Effetto terapeutico: Aumenta e prolunga i livelli di incretina attivi, aumentando il rilascio di insulina e diminuendo i livelli di glucagone in circolo in modo dipendente dalla glicemia.

Indicazioni

Migliora il controllo glicemico nel diabete mellito di tipo 2 in combinazione con metformina o un agonista PPAR-gamma (ad es. tiazolidinedioni) quando l’agente singolo da solo, con dieta ed esercizio fisico, non fornisce un adeguato controllo glicemico.

Posologia

Monoterapia del diabete mellito di tipo 2 (o terapia combinata con metformina o un agonista PPAR-gamma) PO Adulti: 100 mg una volta al giorno.

Effetti collaterali

Frequenti Ipoglicemia, nasofaringite, infezione del tratto respiratorio superiore, mal di testa

Occasionali Dolore addominale, nausea, diarrea

Rari Anafilassi, angioedema, rash, orticaria, reazioni cutanee esfoliative

Controindicazioni e precauzioni

Ipersensibilità. Insufficienza renale (richiede l’adeguamento del dosaggio). La sicurezza nell’allattamento non è stata stabilita.
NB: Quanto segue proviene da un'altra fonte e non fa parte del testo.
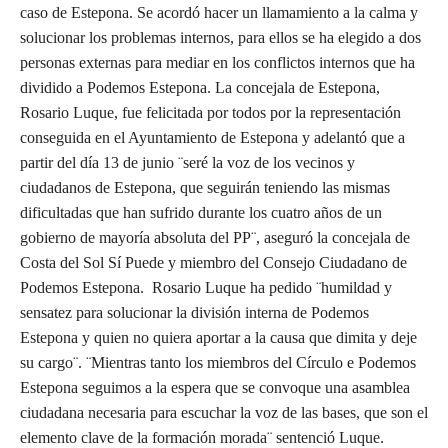
caso de Estepona. Se acordó hacer un llamamiento a la calma y
solucionar los problemas internos, para ellos se ha elegido a dos
personas externas para mediar en los conflictos internos que ha
dividido a Podemos Estepona. La concejala de Estepona,
Rosario Luque, fue felicitada por todos por la representación
conseguida en el Ayuntamiento de Estepona y adelantó que a
partir del día 13 de junio ¨seré la voz de los vecinos y
ciudadanos de Estepona, que seguirán teniendo las mismas
dificultadas que han sufrido durante los cuatro años de un
gobierno de mayoría absoluta del PP¨, aseguró la concejala de
Costa del Sol Sí Puede y miembro del Consejo Ciudadano de
Podemos Estepona. Rosario Luque ha pedido ¨humildad y
sensatez para solucionar la división interna de Podemos
Estepona y quien no quiera aportar a la causa que dimita y deje
su cargo¨. ¨Mientras tanto los miembros del Círculo e Podemos
Estepona seguimos a la espera que se convoque una asamblea
ciudadana necesaria para escuchar la voz de las bases, que son el
elemento clave de la formación morada¨ sentenció Luque.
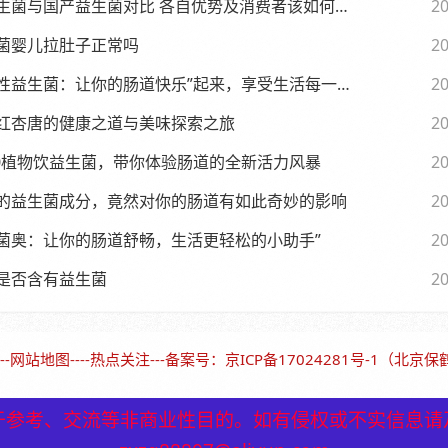
生菌与国产益生菌对比 各自优势及消费者该如何选择
20
菌婴儿拉肚子正常吗
20
性益生菌：让你的肠道快乐”起来，享受生活每一天
20
红杏唐的健康之道与美味探索之旅
20
.0植物饮益生菌，带你体验肠道的全新活力风暴
20
的益生菌成分，竟然对你的肠道有如此奇妙的影响
20
菌奥：让你的肠道舒畅，生活更轻松的小助手”
20
是否含有益生菌
20
--
网站地图
----
热点关注
---备案号：
京ICP备17024281号-1（北京
于参考、交流等非商业性目的。如有侵权或不实信息请
于参考、交流等非商业性目的。如有侵权或不实信息请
Aumento della possibilità di ipoglicemia quando utilizzato con altri agenti antidiabetici.

Interazioni di interesse odontoiatrico

  • Nessuna segnalata

Reazioni gravi

Anafilassi, angioedema, sindrome di Stevens-Johnson.
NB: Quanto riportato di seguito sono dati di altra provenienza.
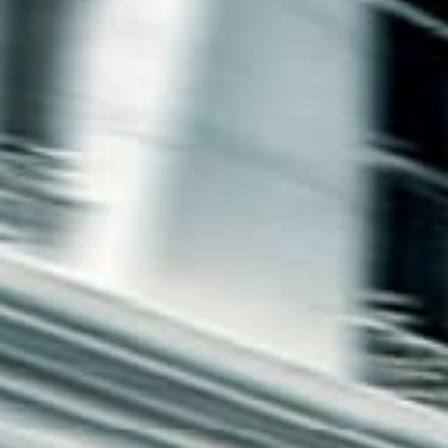
חיפה
באשדוד
בפתח תקווה
בנתניה
בבאר שבע
בתל אביב
רעננה
חולון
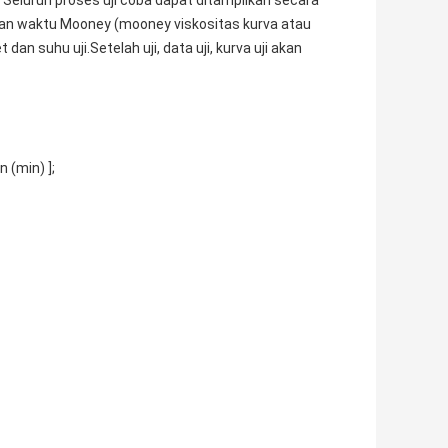
 Seluruh proses uji coba dapat ditampilkan secara
s dan waktu Mooney (mooney viskositas kurva atau
n suhu uji.Setelah uji, data uji, kurva uji akan
 (min) ];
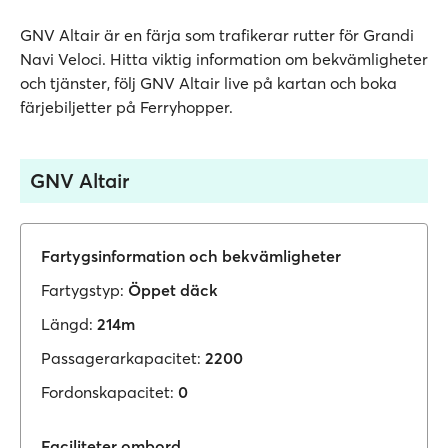
GNV Altair är en färja som trafikerar rutter för Grandi
Navi Veloci. Hitta viktig information om bekvämligheter
och tjänster, följ GNV Altair live på kartan och boka
färjebiljetter på Ferryhopper.
GNV Altair
Fartygsinformation och bekvämligheter
Fartygstyp:
Öppet däck
Längd:
214m
Passagerarkapacitet:
2200
Fordonskapacitet:
0
Faciliteter ombord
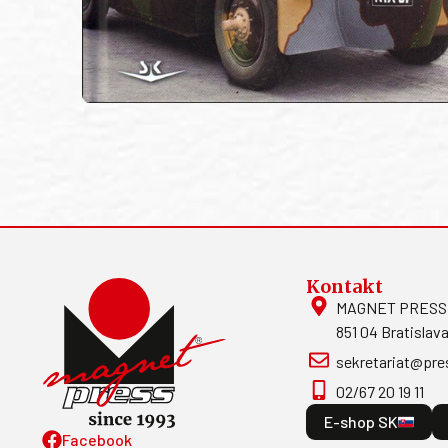
Kontakt
MAGNET PRESS, S
851 04 Bratislava
sekretariat@pre
02/67 20 19 11
E-shop SK
Facebook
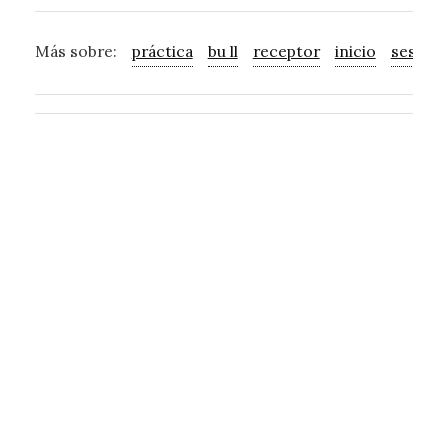
Más sobre:
práctica
bu ll
receptor
inicio
sesión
Considerazioni odontoiatriche

Generale:

  • Appuntamenti brevi e un protocollo di riduzione dello stress possono essere necessari per i pazienti ansiosi.
  • Essere preparati a gestire l’ipoglicemia.
  • Chiedere al paziente informazioni sull’automonitoraggio dei valori della glicemia.
  • Assicurarsi che il paziente stia seguendo la dieta e il regime farmacologico prescritti.
  • Considerare la posizione semisupia della sedia per il comfort del paziente se si verificano effetti collaterali/avversi gastrointestinali.
  • I diabetici possono essere più suscettibili all’infezione e avere una guarigione ritardata delle ferite.
  • Posizionare su richiami frequenti per valutare l’igiene orale e la risposta di guarigione.

Consulenze:

  • Consultare il medico per determinare il controllo della malattia e la capacità di tollerare le procedure dentali.
  • Notificare immediatamente il medico se si osservano sintomi di acidosi lattica (mialgia, difficoltà respiratoria, debolezza, diarrea, malessere, crampi muscolari, sonnolenza).
  • La consulenza medica può includere dati del monitoraggio della glicemia del paziente, incluso il test dell’emoglobina glicosilata o HbA1c.
  • Le procedure orali e chirurgiche maxillofacciali associate a un apporto alimentare significativamente ristretto richiedono una consulenza medica e possono richiedere l’adeguamento medico del regime farmacologico.

Istruzioni per il paziente/Famiglia:

  • Incoraggiare un’igiene orale efficace per prevenire l’infiammazione dei tessuti molli.
  • Aggiornare la storia medica quando lo stato della malattia/controllo glicemico o il regime farmacologico cambiano.

Nota: Le informazioni riportate hanno finalità esclusivamente informativa e non sostituiscono il parere del medico o del farmacista. Dosaggi e indicazioni devono essere sempre verificati sulle fonti ufficiali e adattati al singolo paziente.